With a population of 38 million people, California maintains the single largest cluster of hourly workers of all 50 states at over 9.1 million workers, per U.S. Labor Department data released in 2015 . According to Kevin De Leon, president pro tempore of the California state senate, about 5.6 million Californians, representing roughly 32% of the state’s workforce, currently live on the minimum wage.
California’s current statewide minimum wage of $10 per hour is already among the highest in the country. The state of New York is also considering raising its minimum wage to $15 per hour, where fast food restaurants are already subject to a $15 per hour minimum.
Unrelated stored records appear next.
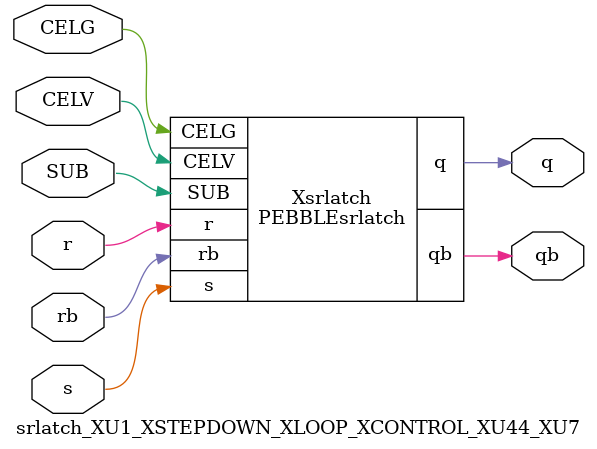
<source format=v>



module PEBBLEsrlatch ( q, qb, CELG, CELV, SUB, r, rb, s );

  input CELV;
  input s;
  output q;
  input rb;
  input r;
  input SUB;
  input CELG;
  output qb;
endmodule

//Celera Confidential Do Not Copy srlatch_XU1_XSTEPDOWN_XLOOP_XCONTROL_XU44_XU7
//Celera Confidential Symbol Generator
//SR Latch
module srlatch_XU1_XSTEPDOWN_XLOOP_XCONTROL_XU44_XU7 (CELV,CELG,s,r,rb,q,qb,SUB);
input CELV;
input CELG;
input s;
input r;
input rb;
input SUB;
output q;
output qb;

//Celera Confidential Do Not Copy srlatch
PEBBLEsrlatch Xsrlatch(
.CELV (CELV),
.r (r),
.s (s),
.q (q),
.qb (qb),
.rb (rb),
.SUB (SUB),
.CELG (CELG)
);
//,diesize,PEBBLEsrlatch

//Celera Confidential Do Not Copy Module End
//Celera Schematic Generator
endmodule

</source>
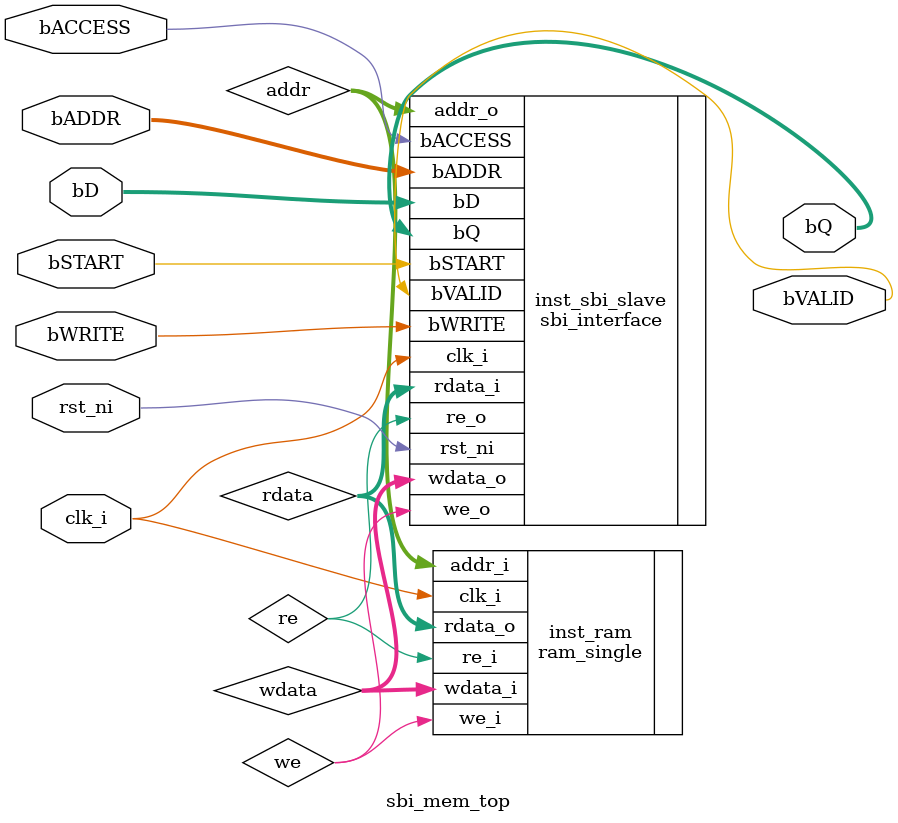
<source format=sv>

module sbi_mem_top #(
    parameter  int Width = 32,
    parameter  int Depth = 256,
    localparam int Aw    = $clog2(Depth)
) (
    input              clk_i,
    input              rst_ni,

    input  [   Aw-1:0] bADDR,
    input              bSTART,
    input              bACCESS,
    input              bWRITE,
    input  [Width-1:0] bD,
    output [Width-1:0] bQ,
    output             bVALID
);

    logic             we;
    logic             re;
    logic [   Aw-1:0] addr;
    logic [Width-1:0] wdata;
    logic [Width-1:0] rdata;

    sbi_interface #(
        .Width (Width),
        .Depth (Depth)
    ) inst_sbi_slave (
        .clk_i   (clk_i),
        .rst_ni  (rst_ni),

        .bADDR   (bADDR),
        .bSTART  (bSTART),
        .bACCESS (bACCESS),
        .bWRITE  (bWRITE),
        .bD      (bD),
        .bQ      (bQ),
        .bVALID  (bVALID),

        .we_o    (we),
        .re_o    (re),
        .addr_o  (addr),
        .wdata_o (wdata),
        .rdata_i (rdata)
    );

    ram_single #(
        .Width (Width),
        .Depth (Depth)
    ) inst_ram (
        .clk_i   (clk_i),

        .we_i    (we),
        .re_i    (re),
        .addr_i  (addr),
        .wdata_i (wdata),
        .rdata_o (rdata)
    );

endmodule

</source>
Both houses of California’s state legislature passed a measure to raise the wage on March 31st. California’s current minimum wage is set at $10 an hour. Under the measures, increases would start in 2017 with a $0.50 hike to $10.50 an hour. This would be followed by another $0.50 raise in 2018, and then annual $1.00 increases through 2022.
Individual cities and counties may also impose their own minimum rates, such as Los Angeles which will be increasing its minimum to $15 per hour by 2020.
Nationally, the federal minimum wage has not increased since 2009 and is currently set at $7.25 an hour, yet 29 states and D.C. have higher minimums.
For over 74 years, workers in the United States have been granted a minimum wage level for their benefit. An initial attempt to establish a minimum level for wages occurred in 1933, when a depression era mandate set a wage minimum at 25 cents per hour ($4.10 in 2012 dollars). The National Industrial Recovery Act, which was the act that the initial wage evolved from, was declared unconstitutional by the Supreme Court in 1935.
In 1938, the minimum wage was re-established successfully under the Fair Labor Standards Act. The act held ground because the Supreme Court noted that Congress had the power under the Commerce Clause to regulate employment conditions. Since then, a minimum wage has always been in place and enforced nationally.
The Fair Labor Standards Act sets federal minimum wage standards, while state governments set state minimum wages. While some states have higher minimum wage standards than federal law, others have the same rate or none at all. Where federal and state laws have different minimum wage rates, the higher standard (wage) applies.
Some states don’t impose a minimum wage and just let employers abide by the federal standards. Alabama, Louisiana, Mississippi, South Carolina, and Tennessee currently have no minimum wage.